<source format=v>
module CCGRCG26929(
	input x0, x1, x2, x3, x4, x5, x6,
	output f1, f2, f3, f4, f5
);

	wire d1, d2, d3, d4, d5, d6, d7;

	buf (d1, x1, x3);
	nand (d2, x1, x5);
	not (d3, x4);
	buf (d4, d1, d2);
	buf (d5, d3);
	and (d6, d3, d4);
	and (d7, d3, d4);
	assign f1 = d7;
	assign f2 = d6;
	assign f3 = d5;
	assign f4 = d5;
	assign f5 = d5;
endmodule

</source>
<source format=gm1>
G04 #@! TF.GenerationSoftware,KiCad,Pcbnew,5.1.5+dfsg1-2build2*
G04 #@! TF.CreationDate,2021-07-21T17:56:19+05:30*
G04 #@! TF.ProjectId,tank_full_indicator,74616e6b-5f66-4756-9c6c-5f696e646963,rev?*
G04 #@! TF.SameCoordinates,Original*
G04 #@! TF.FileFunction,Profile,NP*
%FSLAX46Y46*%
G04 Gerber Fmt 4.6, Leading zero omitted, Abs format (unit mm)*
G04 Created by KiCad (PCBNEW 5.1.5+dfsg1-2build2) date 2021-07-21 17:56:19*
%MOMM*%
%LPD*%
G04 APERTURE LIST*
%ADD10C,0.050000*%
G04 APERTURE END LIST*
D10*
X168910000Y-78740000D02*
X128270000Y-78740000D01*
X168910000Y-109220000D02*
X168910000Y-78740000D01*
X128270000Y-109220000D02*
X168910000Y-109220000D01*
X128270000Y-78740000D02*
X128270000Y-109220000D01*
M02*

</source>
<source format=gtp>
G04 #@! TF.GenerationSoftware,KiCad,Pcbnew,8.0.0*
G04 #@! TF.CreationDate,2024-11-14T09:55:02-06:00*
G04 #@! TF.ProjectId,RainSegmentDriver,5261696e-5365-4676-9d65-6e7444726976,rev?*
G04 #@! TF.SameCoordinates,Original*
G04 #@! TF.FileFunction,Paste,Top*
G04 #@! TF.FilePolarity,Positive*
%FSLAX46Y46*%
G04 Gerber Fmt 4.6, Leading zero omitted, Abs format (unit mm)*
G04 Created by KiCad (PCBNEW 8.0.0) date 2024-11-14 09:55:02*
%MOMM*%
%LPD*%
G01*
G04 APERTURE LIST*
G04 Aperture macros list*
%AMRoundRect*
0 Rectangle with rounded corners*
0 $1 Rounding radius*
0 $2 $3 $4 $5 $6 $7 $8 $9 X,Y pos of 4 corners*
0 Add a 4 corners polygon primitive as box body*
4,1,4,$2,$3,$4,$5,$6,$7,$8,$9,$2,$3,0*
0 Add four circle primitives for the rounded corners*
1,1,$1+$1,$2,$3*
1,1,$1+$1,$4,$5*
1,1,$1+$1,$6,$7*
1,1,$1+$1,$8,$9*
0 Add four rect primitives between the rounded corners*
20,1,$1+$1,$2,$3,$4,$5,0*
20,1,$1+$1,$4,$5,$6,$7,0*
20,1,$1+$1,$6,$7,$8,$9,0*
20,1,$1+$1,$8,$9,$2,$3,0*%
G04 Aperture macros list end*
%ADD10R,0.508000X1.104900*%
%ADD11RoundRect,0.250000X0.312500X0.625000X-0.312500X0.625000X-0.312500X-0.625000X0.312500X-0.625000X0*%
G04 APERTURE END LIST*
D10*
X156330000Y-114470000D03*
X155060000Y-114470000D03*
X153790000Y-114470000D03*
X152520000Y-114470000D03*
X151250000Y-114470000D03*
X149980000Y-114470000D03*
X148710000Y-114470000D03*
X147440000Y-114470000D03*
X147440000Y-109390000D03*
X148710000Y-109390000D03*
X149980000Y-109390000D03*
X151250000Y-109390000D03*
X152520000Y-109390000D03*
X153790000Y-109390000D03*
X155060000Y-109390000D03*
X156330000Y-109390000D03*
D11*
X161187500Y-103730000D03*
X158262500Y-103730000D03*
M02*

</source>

* * *

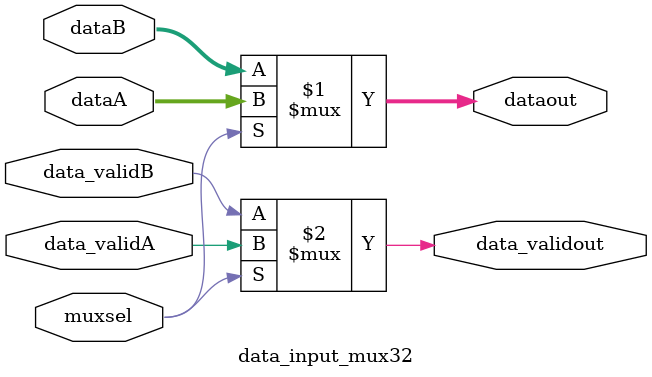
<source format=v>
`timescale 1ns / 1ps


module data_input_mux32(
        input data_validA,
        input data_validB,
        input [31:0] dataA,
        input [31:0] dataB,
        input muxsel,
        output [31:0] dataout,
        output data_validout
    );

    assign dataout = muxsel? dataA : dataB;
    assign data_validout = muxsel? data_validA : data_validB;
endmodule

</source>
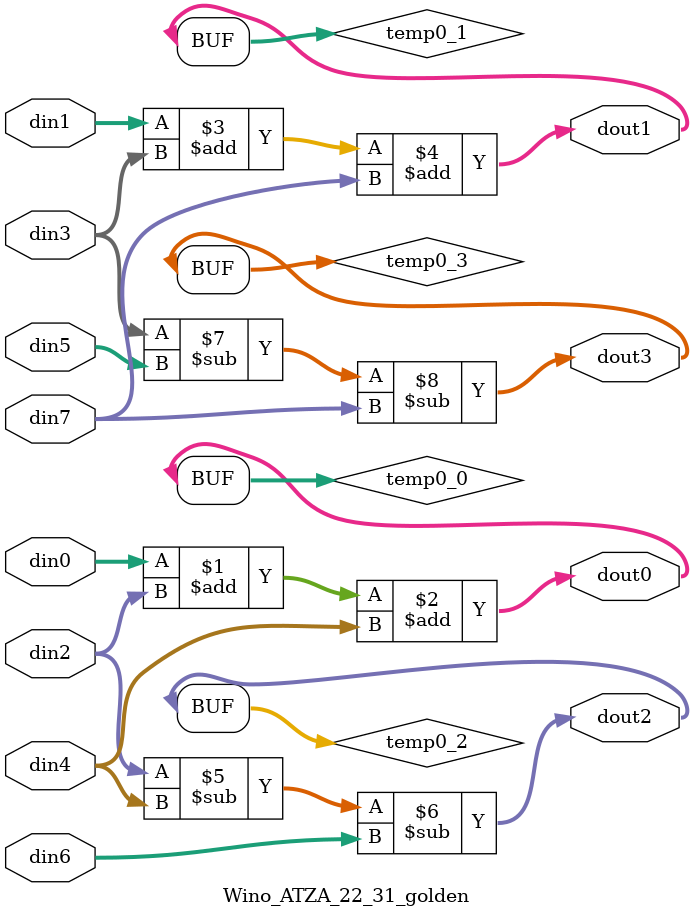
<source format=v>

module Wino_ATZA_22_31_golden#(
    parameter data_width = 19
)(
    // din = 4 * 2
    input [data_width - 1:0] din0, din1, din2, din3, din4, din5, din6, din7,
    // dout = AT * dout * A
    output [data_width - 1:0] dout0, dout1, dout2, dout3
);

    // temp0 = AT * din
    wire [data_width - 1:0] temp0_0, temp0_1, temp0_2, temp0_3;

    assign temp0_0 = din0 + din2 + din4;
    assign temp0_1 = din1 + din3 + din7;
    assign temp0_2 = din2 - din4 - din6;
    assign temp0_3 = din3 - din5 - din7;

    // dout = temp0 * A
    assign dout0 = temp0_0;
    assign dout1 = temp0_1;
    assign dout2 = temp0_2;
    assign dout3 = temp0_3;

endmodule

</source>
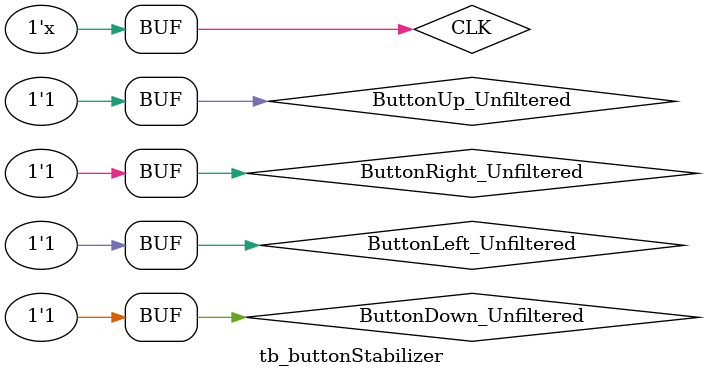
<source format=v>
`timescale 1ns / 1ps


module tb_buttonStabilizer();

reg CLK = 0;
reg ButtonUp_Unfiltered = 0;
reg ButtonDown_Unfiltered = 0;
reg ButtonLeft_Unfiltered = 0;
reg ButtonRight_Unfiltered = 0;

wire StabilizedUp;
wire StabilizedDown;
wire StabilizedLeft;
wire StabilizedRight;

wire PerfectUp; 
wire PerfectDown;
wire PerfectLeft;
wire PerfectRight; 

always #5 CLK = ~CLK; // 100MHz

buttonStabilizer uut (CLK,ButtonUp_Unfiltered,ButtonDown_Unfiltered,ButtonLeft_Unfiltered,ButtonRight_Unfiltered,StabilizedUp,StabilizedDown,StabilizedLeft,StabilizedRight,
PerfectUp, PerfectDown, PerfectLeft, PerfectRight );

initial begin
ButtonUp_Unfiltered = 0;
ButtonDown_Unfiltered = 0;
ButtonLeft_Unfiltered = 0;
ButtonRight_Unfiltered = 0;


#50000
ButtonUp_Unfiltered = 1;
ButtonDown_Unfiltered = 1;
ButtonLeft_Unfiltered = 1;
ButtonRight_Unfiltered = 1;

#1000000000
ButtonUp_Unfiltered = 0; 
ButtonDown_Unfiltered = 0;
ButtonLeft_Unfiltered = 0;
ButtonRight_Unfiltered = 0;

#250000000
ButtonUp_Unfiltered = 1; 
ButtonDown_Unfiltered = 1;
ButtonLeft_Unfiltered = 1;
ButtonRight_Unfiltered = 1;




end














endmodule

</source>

---

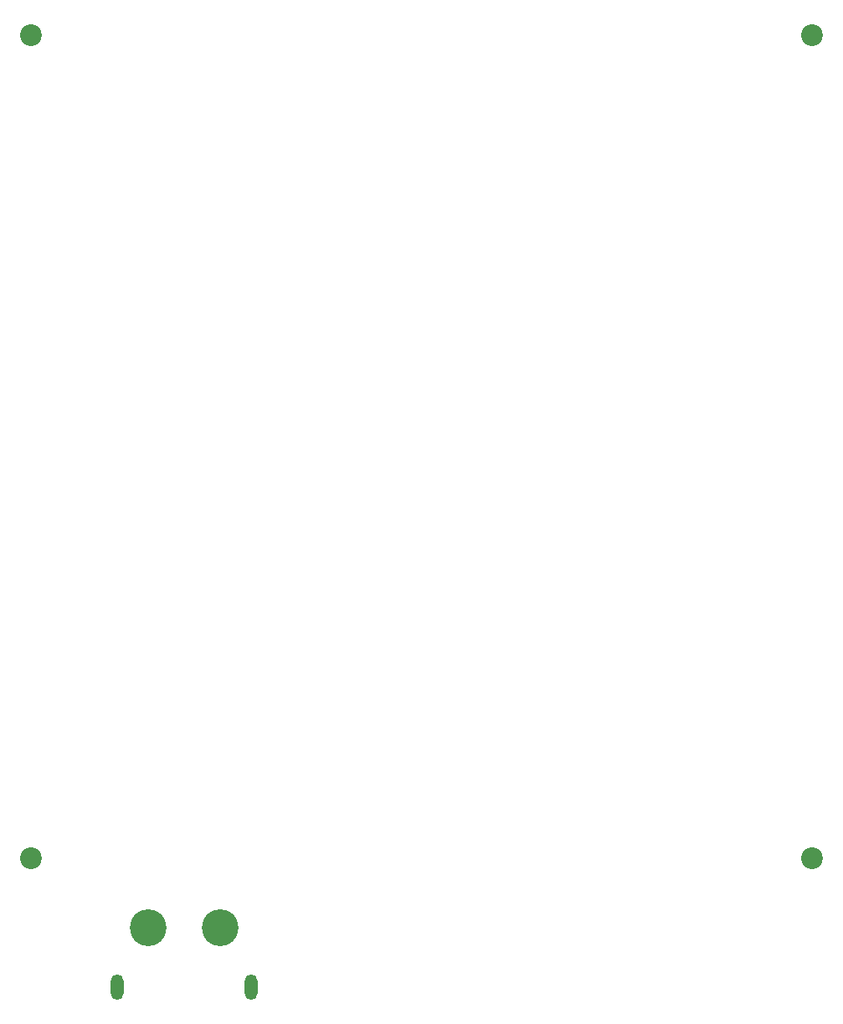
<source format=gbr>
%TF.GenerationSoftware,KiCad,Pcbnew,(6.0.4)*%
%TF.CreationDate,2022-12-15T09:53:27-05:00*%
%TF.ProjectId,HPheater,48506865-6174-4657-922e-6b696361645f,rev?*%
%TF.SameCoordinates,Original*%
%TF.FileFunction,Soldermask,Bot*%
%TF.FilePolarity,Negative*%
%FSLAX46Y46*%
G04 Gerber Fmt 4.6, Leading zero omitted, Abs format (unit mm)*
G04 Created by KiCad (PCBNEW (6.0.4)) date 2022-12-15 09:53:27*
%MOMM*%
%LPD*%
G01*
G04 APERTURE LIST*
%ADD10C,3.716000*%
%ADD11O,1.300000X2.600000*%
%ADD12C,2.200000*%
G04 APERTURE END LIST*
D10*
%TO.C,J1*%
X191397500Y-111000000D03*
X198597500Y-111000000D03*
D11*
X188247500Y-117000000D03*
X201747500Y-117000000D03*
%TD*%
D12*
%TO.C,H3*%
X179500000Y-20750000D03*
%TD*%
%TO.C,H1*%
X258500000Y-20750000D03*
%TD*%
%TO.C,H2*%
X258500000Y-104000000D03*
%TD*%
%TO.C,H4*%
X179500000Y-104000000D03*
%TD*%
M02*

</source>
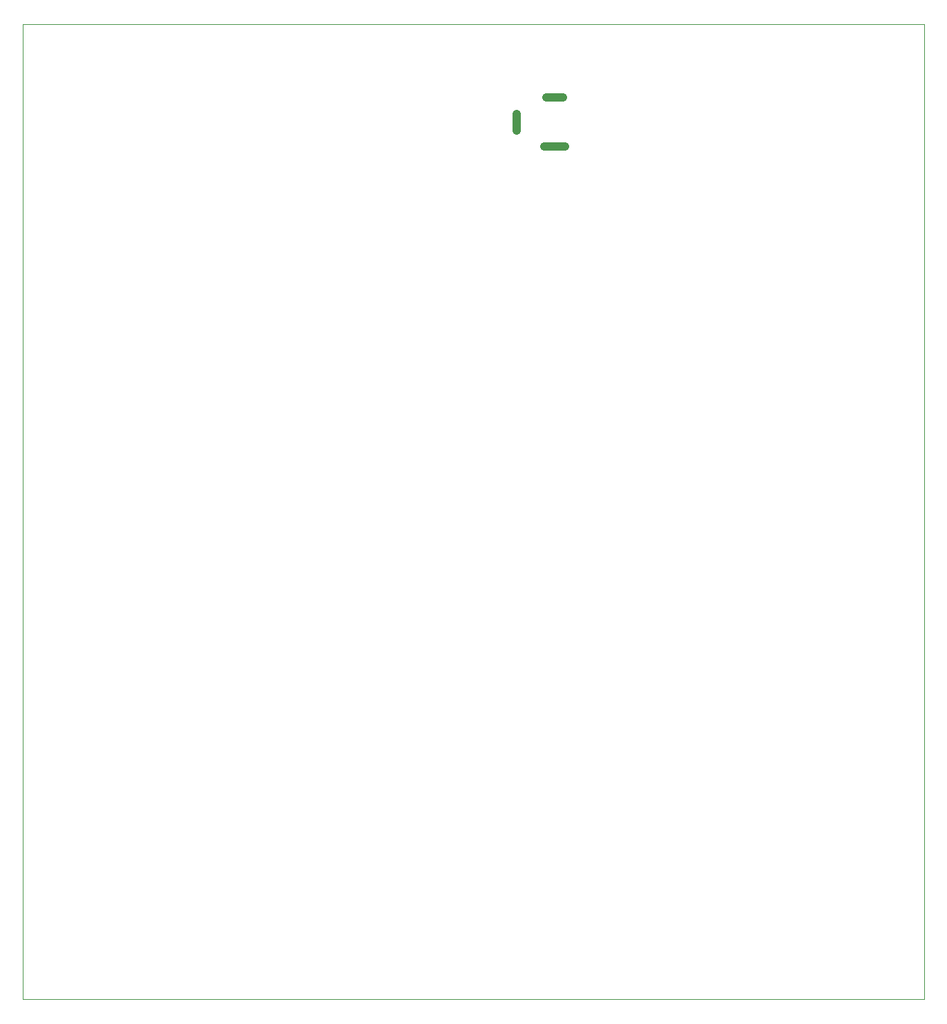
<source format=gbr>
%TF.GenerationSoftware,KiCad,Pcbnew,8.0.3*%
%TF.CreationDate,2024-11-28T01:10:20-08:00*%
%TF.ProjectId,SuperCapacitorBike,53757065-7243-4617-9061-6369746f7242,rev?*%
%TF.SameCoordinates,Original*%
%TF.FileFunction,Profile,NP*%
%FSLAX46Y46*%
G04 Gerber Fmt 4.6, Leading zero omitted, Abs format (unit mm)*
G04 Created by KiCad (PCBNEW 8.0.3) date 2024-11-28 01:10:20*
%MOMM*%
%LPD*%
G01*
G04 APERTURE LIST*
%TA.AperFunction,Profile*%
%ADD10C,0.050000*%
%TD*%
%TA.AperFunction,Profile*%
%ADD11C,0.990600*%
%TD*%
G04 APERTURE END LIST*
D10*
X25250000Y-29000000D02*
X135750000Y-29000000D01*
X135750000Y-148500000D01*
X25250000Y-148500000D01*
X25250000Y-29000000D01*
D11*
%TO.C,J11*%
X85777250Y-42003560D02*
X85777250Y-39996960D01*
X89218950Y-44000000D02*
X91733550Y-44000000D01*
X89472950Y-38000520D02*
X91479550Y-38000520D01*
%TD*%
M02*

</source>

**TASK ITEM**
Show all of the lines above in which "muxsel" is present.

**OUTPUT FOR THIS EXERCISE**
        input muxsel,
    assign dataout = muxsel? dataA : dataB;
    assign data_validout = muxsel? data_validA : data_validB;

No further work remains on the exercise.